JOHANNESBURG (Reuters) – South Africa’s struggling state power firm Eskom suspended electricity cuts on Friday but said the power system remained vulnerable, after five days of rolling outages which weakened the rand and hurt businesses across the country.
Eskom supplies over 90 percent of the power in Africa’s most industrialised economy but has been grappling with power station breakdowns and diesel shortages which have curbed its ability to run backup power sources.
President Cyril Ramaphosa, who faces a parliamentary election in May, has pledged to reform the utility by splitting it up and providing financial support but has ruled out privatisation.
The rand was on course for a loss of more than 3 percent against the dollar this week, largely because of Eskom’s woes, which risk derailing a sluggish economic recovery.
“Due to further improvement in generation performance and the notable strides made in replenishing water and diesel reserves, Eskom is not likely to implement load-shedding on Friday,” Eskom said in a statement, using a local term for power cuts.

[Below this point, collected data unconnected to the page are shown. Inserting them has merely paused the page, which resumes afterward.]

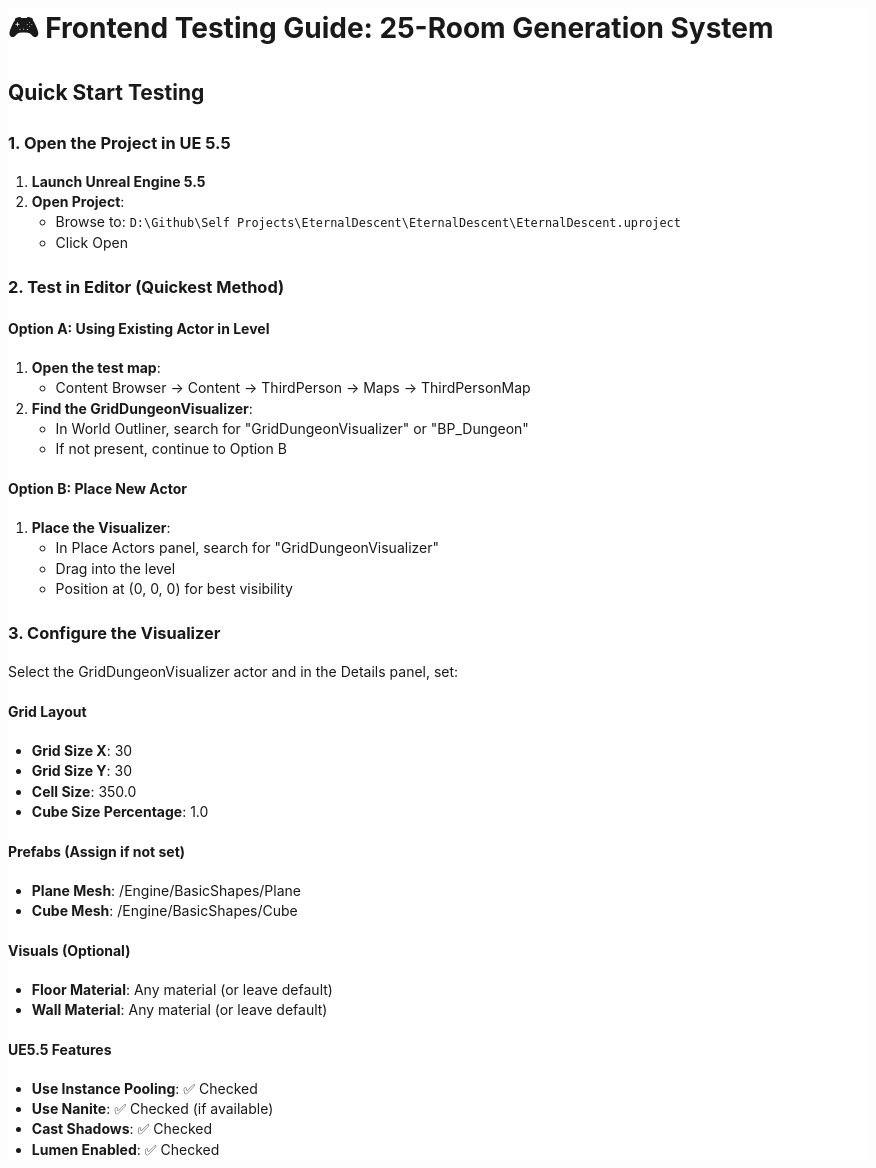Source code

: # 🎮 Frontend Testing Guide: 25-Room Generation System

## Quick Start Testing

### 1. Open the Project in UE 5.5

1. **Launch Unreal Engine 5.5**
2. **Open Project**: 
   - Browse to: `D:\Github\Self Projects\EternalDescent\EternalDescent\EternalDescent.uproject`
   - Click Open

### 2. Test in Editor (Quickest Method)

#### Option A: Using Existing Actor in Level
1. **Open the test map**: 
   - Content Browser → Content → ThirdPerson → Maps → ThirdPersonMap
2. **Find the GridDungeonVisualizer**:
   - In World Outliner, search for "GridDungeonVisualizer" or "BP_Dungeon"
   - If not present, continue to Option B

#### Option B: Place New Actor
1. **Place the Visualizer**:
   - In Place Actors panel, search for "GridDungeonVisualizer"
   - Drag into the level
   - Position at (0, 0, 0) for best visibility

### 3. Configure the Visualizer

Select the GridDungeonVisualizer actor and in the Details panel, set:

#### Grid Layout
- **Grid Size X**: 30
- **Grid Size Y**: 30  
- **Cell Size**: 350.0
- **Cube Size Percentage**: 1.0

#### Prefabs (Assign if not set)
- **Plane Mesh**: /Engine/BasicShapes/Plane
- **Cube Mesh**: /Engine/BasicShapes/Cube

#### Visuals (Optional)
- **Floor Material**: Any material (or leave default)
- **Wall Material**: Any material (or leave default)

#### UE5.5 Features
- **Use Instance Pooling**: ✅ Checked
- **Use Nanite**: ✅ Checked (if available)
- **Cast Shadows**: ✅ Checked
- **Lumen Enabled**: ✅ Checked
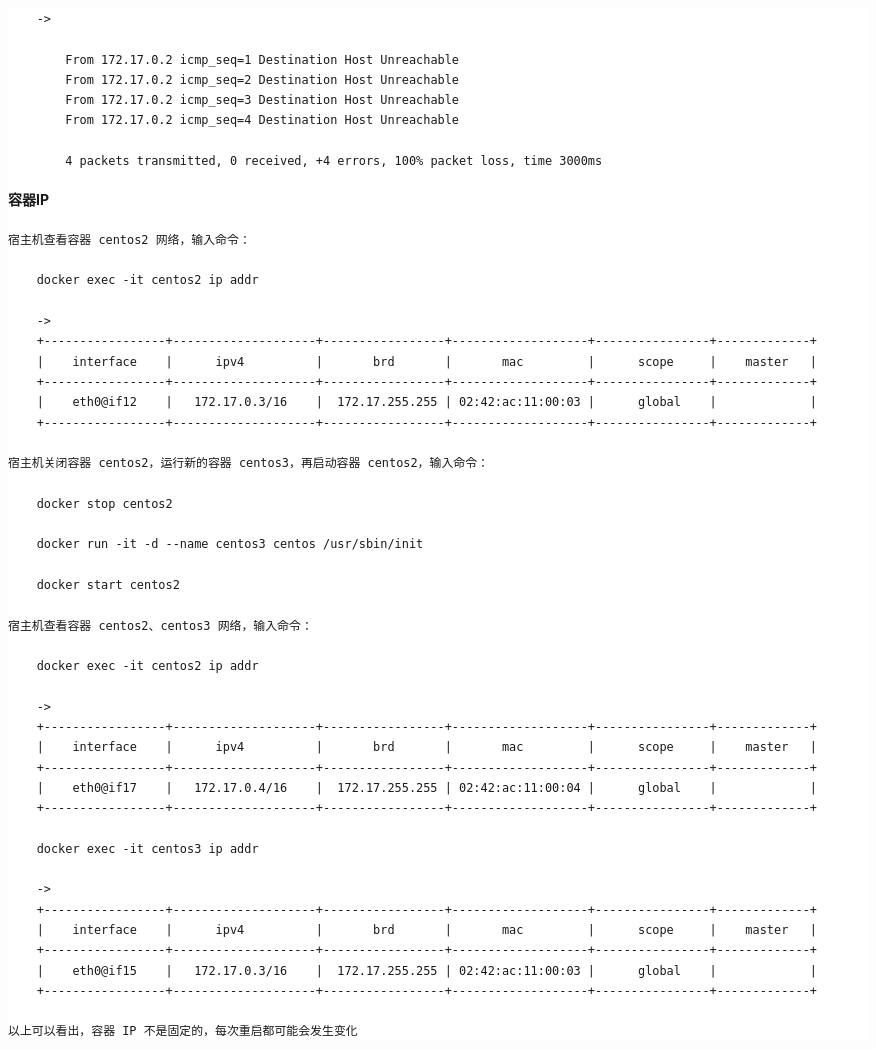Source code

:         ->

            From 172.17.0.2 icmp_seq=1 Destination Host Unreachable
            From 172.17.0.2 icmp_seq=2 Destination Host Unreachable
            From 172.17.0.2 icmp_seq=3 Destination Host Unreachable
            From 172.17.0.2 icmp_seq=4 Destination Host Unreachable

            4 packets transmitted, 0 received, +4 errors, 100% packet loss, time 3000ms

#### 容器IP

    宿主机查看容器 centos2 网络，输入命令：

        docker exec -it centos2 ip addr

        ->
        +-----------------+--------------------+-----------------+-------------------+----------------+-------------+
        |    interface    |      ipv4          |       brd       |       mac         |      scope     |    master   |
        +-----------------+--------------------+-----------------+-------------------+----------------+-------------+
        |    eth0@if12    |   172.17.0.3/16    |  172.17.255.255 | 02:42:ac:11:00:03 |      global    |             |
        +-----------------+--------------------+-----------------+-------------------+----------------+-------------+

    宿主机关闭容器 centos2，运行新的容器 centos3，再启动容器 centos2，输入命令：

        docker stop centos2

        docker run -it -d --name centos3 centos /usr/sbin/init

        docker start centos2

    宿主机查看容器 centos2、centos3 网络，输入命令：

        docker exec -it centos2 ip addr

        ->
        +-----------------+--------------------+-----------------+-------------------+----------------+-------------+
        |    interface    |      ipv4          |       brd       |       mac         |      scope     |    master   |
        +-----------------+--------------------+-----------------+-------------------+----------------+-------------+
        |    eth0@if17    |   172.17.0.4/16    |  172.17.255.255 | 02:42:ac:11:00:04 |      global    |             |
        +-----------------+--------------------+-----------------+-------------------+----------------+-------------+

        docker exec -it centos3 ip addr

        ->
        +-----------------+--------------------+-----------------+-------------------+----------------+-------------+
        |    interface    |      ipv4          |       brd       |       mac         |      scope     |    master   |
        +-----------------+--------------------+-----------------+-------------------+----------------+-------------+
        |    eth0@if15    |   172.17.0.3/16    |  172.17.255.255 | 02:42:ac:11:00:03 |      global    |             |
        +-----------------+--------------------+-----------------+-------------------+----------------+-------------+

    以上可以看出，容器 IP 不是固定的，每次重启都可能会发生变化

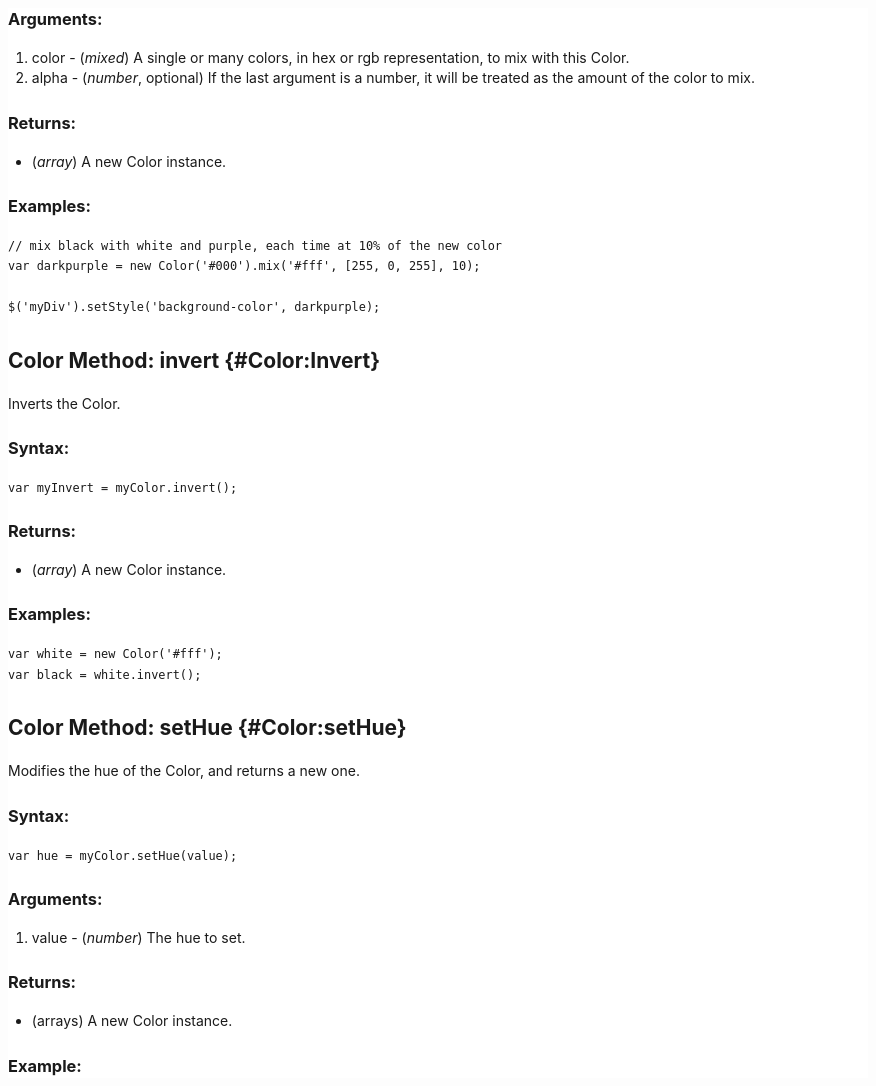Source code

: ### Arguments:

1. color - (*mixed*) A single or many colors, in hex or rgb representation, to mix with this Color.
2. alpha - (*number*, optional) If the last argument is a number, it will be treated as the amount of the color to mix.

### Returns:

* (*array*) A new Color instance.

### Examples:

	// mix black with white and purple, each time at 10% of the new color
	var darkpurple = new Color('#000').mix('#fff', [255, 0, 255], 10);

	$('myDiv').setStyle('background-color', darkpurple);



Color Method: invert {#Color:Invert}
------------------------------------

Inverts the Color.

### Syntax:

	var myInvert = myColor.invert();

### Returns:

* (*array*) A new Color instance.

### Examples:

	var white = new Color('#fff');
	var black = white.invert();



Color Method: setHue {#Color:setHue}
------------------------------------

Modifies the hue of the Color, and returns a new one.

### Syntax:

	var hue = myColor.setHue(value);

### Arguments:

1. value - (*number*) The hue to set.

### Returns:

* (arrays) A new Color instance.

### Example:


[Element:setStyle]: /docs/core/Element/Element.Style#Element:setStyles
[MDC Array]: http://developer.mozilla.org/en/docs/Core_JavaScript_1.5_Reference:Global_Objects:Array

Eskom started the power cuts on Sunday and intensified them to 4,000 megawatts (MW) of cuts on Monday in the worst outages South Africa has seen since 2014/15. The power cuts had been reduced to 2,000 MW by Thursday.
The power crisis has caused traffic gridlock in major cities as traffic lights stop working and frustration for ordinary South Africans.
Businesses like miner Harmony Gold are exploring strategies to reduce their dependence on Eskom.
The government has promised more details about how it will support Eskom’s balance sheet on Feb. 20, when the finance minister will deliver a budget speech in parliament. One of Eskom’s major issues is its unsustainable debt mountain of around 419 billion rand ($30 billion).